Simon Laganiere, Beth Israel Deaconess Hospital, Massachusetts, Mentor Dr. Sam Frank

Identifying novel neuroimaging biomarkers in early pre-manifest Huntington’s disease

Although genetic testing can reveal whether Huntington’s disease will develop, it cannot reliably predict when symptoms will begin. As a result, deciding when to administer new treatment strategies through clinical trials will remain challenging. In other words, testing a potential new treatment too early or too late may fail to impact disease progression. Therefore, we need more accurate models of disease onset and progression in HD. Recently, innovative brain imaging methods have been used to look at brain function through the lens of interactions between brain networks. These methods have started revealing early changes prior to the start of clinical HD symptoms. This proposal seeks to study presymptomatic individuals to better understand how specific brain networks interact during challenging cognitive tasks. Combining specific tasks with simultaneous brain imaging constitutes a type of cognitive stress test that will show brain changes earlier than they would otherwise appear. If successful, results from this study will help determine the optimal timing for eventual disease modifying treatments.

 

Bjoern von Einem, Ulm University, Germany, Mentor Dr. Bernhard Landwehrmeyer

Feasibility of assessing mHTT and wtHTT mRNA levels in CSF-derived exosomes

A new type of drug to treat Huntington’s disease, called an antisense oligonucleotide (ASO), is the first treatment that may actually slow down HD’s relentless progression. ASOs are short pieces of man-made genetic material that interact with the product (RNA) of huntingtin, the gene mutated in Huntington’s disease. This interaction leads to destruction of the RNA and ultimately reduces the amount of Huntingtin protein in a patient. The newest types of ASOs focus on reducing harmful huntingtin while leaving the healthy form intact. The challenge now is to monitor the effectiveness of these ASOs, by sampling the fluid that surrounds the brain and spinal cord. The cells of the brain release tiny bits of themselves, called exosomes, which should reflect what is going on in the brain cells from which they are released. Developing the technology to use exosomes for measuring huntingtin will allow researchers to monitor the effects of ASO drugs less invasively. In summary, the goal of this project is to find a technique to use spinal fluid for a view into the brain to guide development of innovative and effective treatments of Huntington’s disease.

 

Yifat Glikmann-Johnston, Monash University, Australia, Mentor Dr. Julie Stout

Targeting the Huntington’s disease gut microbiome

Recent research in neuroscience has shown that the gut communicates with the brain via a two-way system called the gut-brain axis. Increasing evidence shows that the balance of bacteria in the gut can actually influence brain functions like sleep, mood, thinking, and memory. In Parkinson’s disease this imbalance can worsen movement symptoms. In HD, we know that gastrointestinal problems are common, and many patients experience extreme weight loss, diarrhea, and gastritis. However, most of what we know about gut bacteria in HD comes from mouse studies. This group has recently shown the first evidence of bacterial imbalance in the gut of people with HD. They now propose to carry out a large study to understand the key differences in gut bacteria between people with and without the HD gene.
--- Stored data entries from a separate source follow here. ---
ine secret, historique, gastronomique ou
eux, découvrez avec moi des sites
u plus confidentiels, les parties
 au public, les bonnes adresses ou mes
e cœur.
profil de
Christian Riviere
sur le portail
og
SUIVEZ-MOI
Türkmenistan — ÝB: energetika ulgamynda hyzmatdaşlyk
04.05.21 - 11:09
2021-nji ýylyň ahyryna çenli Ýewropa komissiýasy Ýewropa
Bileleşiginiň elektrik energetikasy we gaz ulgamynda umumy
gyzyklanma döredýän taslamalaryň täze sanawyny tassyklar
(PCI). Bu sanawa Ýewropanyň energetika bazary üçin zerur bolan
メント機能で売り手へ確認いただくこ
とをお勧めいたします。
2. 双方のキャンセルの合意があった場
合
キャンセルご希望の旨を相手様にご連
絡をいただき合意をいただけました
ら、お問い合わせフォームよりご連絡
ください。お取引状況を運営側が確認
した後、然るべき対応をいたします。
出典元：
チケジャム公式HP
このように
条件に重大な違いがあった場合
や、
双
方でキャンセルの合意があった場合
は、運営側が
This foundational work will serve to determine whether there is a relationship between the complex world of microbiota in our intestines, and brain function and disease progression in people with HD, with a focus on mood and cognition. The gut may be a suitable marker of disease, and an excellent target for drug development and non-pharmaceutical interventions.

 

 

Melanie Alpaugh, Laval University, Canada, Mentor Dr. Francesca Cicchetti

Interrogating blood samples from Huntington’s disease patients to better understand cognitive impairments

Cognitive decline is a major clinical symptom of Huntington’s disease (HD), which often appears early in disease and inevitably impacts the patient’s quality of life. However, there are currently no reliable tools to predict which individuals are likely to develop cognitive deficits. Identification of factors in the blood that can be used to track such symptoms would have important implications for clinical trials as well as symptom management. In this study, we propose to investigate various elements of the blood to determine if they may be able to serve as a predictor of vulnerability to cognitive deficits. First, we will evaluate tau, a protein present in brain cells that helps maintain their internal skeleton. In several brain disorders, tau aggregates in clumps and impairs neuronal function. Tau has a well-described role in Alzheimer’s disease, however, other disorders such has Parkinson’s disease and HD have also been described to have tau pathology. The commonality of tau pathology to multiple nervous system disorders presenting with cognitive decline suggests that the presence of tau may contribute to this aspect of disease. Further evidence of this relationship in HD comes from studies demonstrating that different versions of the tau gene correlate with cognitive decline and its severity in patients. Aside from tau, we plan to isolate extracellular vesicles, small structures that carry information/messages between cells. Vesicles are interesting as they move readily between the brain and the blood, meaning that we can use vesicles found in the blood as a window into the health of brain cells. By exploring one specific and one more general marker of neuronal health, we aim to both identify novel indicators and to increase our understanding of which neuronal changes relate to the development of cognitive impairments.